Work instruction: Taking the entries below from the top, restate each line exactly and end with the line containing "Au cours de".

(Source texts of formatted documents)
+---+

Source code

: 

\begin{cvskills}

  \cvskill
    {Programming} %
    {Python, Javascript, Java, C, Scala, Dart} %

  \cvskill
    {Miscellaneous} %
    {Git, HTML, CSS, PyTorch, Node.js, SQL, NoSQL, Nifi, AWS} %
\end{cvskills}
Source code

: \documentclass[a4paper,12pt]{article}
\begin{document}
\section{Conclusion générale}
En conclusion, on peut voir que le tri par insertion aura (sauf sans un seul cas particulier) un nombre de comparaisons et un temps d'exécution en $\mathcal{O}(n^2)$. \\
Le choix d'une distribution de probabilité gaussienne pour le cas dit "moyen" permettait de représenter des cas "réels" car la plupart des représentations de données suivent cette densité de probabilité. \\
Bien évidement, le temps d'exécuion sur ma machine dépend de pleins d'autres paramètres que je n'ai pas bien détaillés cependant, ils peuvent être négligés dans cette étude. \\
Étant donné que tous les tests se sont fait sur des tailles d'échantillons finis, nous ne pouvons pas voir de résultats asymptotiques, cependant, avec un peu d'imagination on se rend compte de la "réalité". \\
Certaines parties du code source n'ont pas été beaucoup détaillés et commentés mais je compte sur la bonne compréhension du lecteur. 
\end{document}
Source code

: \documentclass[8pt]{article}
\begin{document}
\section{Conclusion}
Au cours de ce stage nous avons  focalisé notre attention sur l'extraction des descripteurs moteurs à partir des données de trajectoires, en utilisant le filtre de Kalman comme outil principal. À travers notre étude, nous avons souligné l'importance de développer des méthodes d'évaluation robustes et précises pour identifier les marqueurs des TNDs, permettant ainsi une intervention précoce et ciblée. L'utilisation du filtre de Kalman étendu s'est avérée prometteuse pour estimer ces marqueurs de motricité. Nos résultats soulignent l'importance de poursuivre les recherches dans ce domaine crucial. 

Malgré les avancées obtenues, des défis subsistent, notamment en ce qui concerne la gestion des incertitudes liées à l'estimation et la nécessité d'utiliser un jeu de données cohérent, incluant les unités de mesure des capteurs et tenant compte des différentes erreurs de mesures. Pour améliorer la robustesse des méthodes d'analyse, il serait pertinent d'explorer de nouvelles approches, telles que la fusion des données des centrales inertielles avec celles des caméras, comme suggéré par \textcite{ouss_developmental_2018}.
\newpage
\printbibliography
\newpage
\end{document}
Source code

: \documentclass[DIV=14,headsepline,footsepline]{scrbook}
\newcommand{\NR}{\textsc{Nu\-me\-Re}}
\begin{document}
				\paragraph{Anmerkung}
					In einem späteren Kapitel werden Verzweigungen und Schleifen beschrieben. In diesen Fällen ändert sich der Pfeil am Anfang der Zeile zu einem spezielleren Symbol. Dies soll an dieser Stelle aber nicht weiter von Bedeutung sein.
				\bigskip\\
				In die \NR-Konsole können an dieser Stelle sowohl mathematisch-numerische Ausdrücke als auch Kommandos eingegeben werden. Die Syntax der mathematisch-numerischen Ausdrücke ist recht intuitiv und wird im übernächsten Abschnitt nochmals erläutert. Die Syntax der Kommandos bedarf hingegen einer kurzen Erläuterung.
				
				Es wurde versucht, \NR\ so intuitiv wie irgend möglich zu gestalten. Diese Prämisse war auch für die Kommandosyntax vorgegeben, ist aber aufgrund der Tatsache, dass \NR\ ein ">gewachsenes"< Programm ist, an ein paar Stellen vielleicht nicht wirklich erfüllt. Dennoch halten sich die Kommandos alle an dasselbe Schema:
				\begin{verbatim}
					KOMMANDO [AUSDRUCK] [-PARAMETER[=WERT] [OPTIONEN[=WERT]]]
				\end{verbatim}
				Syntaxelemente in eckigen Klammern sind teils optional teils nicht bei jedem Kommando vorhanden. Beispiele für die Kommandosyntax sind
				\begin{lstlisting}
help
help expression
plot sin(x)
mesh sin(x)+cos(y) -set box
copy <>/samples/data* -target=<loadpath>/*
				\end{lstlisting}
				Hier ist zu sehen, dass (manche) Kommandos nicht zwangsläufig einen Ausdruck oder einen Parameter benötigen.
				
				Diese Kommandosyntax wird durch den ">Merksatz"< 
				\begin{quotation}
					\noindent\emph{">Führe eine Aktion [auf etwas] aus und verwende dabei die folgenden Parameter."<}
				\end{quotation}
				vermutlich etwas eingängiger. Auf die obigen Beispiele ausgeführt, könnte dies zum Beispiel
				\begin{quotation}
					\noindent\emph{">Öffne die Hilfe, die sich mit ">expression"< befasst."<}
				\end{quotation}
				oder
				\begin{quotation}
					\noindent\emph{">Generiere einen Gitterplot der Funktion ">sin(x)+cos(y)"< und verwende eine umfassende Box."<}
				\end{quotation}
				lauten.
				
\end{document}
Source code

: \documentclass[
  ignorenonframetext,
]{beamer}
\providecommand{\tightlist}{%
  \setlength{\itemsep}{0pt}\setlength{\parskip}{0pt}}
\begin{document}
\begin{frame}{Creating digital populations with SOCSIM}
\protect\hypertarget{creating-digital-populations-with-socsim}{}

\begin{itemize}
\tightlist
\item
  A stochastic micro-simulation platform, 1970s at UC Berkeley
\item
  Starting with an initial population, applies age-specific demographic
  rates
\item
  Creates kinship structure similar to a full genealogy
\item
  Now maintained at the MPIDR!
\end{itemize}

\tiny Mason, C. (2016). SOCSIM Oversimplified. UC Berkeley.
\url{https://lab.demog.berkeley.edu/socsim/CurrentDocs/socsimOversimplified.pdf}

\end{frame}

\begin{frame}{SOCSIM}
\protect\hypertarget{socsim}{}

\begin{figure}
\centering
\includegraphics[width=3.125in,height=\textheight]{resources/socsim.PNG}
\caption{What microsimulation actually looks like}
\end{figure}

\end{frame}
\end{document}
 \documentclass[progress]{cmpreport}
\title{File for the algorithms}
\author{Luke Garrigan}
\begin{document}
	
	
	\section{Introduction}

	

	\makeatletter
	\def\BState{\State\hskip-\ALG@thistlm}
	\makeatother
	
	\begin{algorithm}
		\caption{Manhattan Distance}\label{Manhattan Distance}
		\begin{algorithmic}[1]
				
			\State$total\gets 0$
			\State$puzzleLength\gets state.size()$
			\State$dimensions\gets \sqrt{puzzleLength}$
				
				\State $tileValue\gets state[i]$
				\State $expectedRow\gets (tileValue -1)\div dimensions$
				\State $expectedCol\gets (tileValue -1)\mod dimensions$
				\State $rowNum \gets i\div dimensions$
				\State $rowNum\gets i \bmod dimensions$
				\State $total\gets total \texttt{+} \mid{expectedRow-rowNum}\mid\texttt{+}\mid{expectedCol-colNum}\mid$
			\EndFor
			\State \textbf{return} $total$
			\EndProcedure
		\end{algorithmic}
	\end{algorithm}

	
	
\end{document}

+---+

Response to this task:
Source code

: 

\begin{cvskills}

  \cvskill
    {Programming} %
    {Python, Javascript, Java, C, Scala, Dart} %

  \cvskill
    {Miscellaneous} %
    {Git, HTML, CSS, PyTorch, Node.js, SQL, NoSQL, Nifi, AWS} %
\end{cvskills}
Source code

: \documentclass[a4paper,12pt]{article}
\begin{document}
\section{Conclusion générale}
En conclusion, on peut voir que le tri par insertion aura (sauf sans un seul cas particulier) un nombre de comparaisons et un temps d'exécution en $\mathcal{O}(n^2)$. \\
Le choix d'une distribution de probabilité gaussienne pour le cas dit "moyen" permettait de représenter des cas "réels" car la plupart des représentations de données suivent cette densité de probabilité. \\
Bien évidement, le temps d'exécuion sur ma machine dépend de pleins d'autres paramètres que je n'ai pas bien détaillés cependant, ils peuvent être négligés dans cette étude. \\
Étant donné que tous les tests se sont fait sur des tailles d'échantillons finis, nous ne pouvons pas voir de résultats asymptotiques, cependant, avec un peu d'imagination on se rend compte de la "réalité". \\
Certaines parties du code source n'ont pas été beaucoup détaillés et commentés mais je compte sur la bonne compréhension du lecteur. 
\end{document}
Source code

: \documentclass[8pt]{article}
\begin{document}
\section{Conclusion}
Au cours de ce stage nous avons  focalisé notre attention sur l'extraction des descripteurs moteurs à partir des données de trajectoires, en utilisant le filtre de Kalman comme outil principal. À travers notre étude, nous avons souligné l'importance de développer des méthodes d'évaluation robustes et précises pour identifier les marqueurs des TNDs, permettant ainsi une intervention précoce et ciblée. L'utilisation du filtre de Kalman étendu s'est avérée prometteuse pour estimer ces marqueurs de motricité. Nos résultats soulignent l'importance de poursuivre les recherches dans ce domaine crucial. 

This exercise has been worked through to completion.